* **Material provided**:
========================

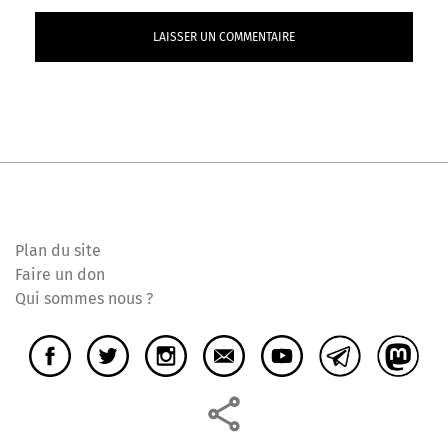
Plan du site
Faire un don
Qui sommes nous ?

========================

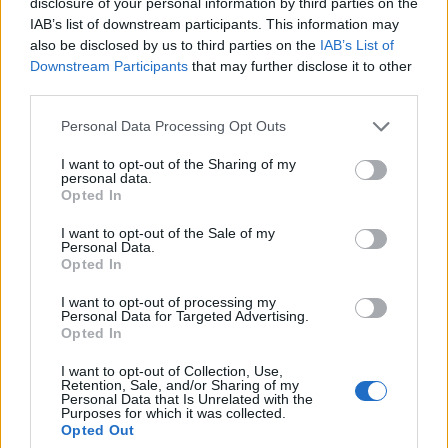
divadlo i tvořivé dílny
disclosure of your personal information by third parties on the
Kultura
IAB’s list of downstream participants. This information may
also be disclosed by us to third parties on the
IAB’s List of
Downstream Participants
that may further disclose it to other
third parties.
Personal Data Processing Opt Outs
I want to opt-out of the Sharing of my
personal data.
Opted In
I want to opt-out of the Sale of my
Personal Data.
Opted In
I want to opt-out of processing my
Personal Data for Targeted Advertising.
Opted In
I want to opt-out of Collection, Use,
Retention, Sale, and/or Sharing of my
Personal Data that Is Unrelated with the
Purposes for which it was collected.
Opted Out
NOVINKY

========================

* **What this task involves**:
Among the lines of the data, which ones contain the word "that"? Show them.

* **Response to the task**:
that may further disclose it to other
Personal Data that Is Unrelated with the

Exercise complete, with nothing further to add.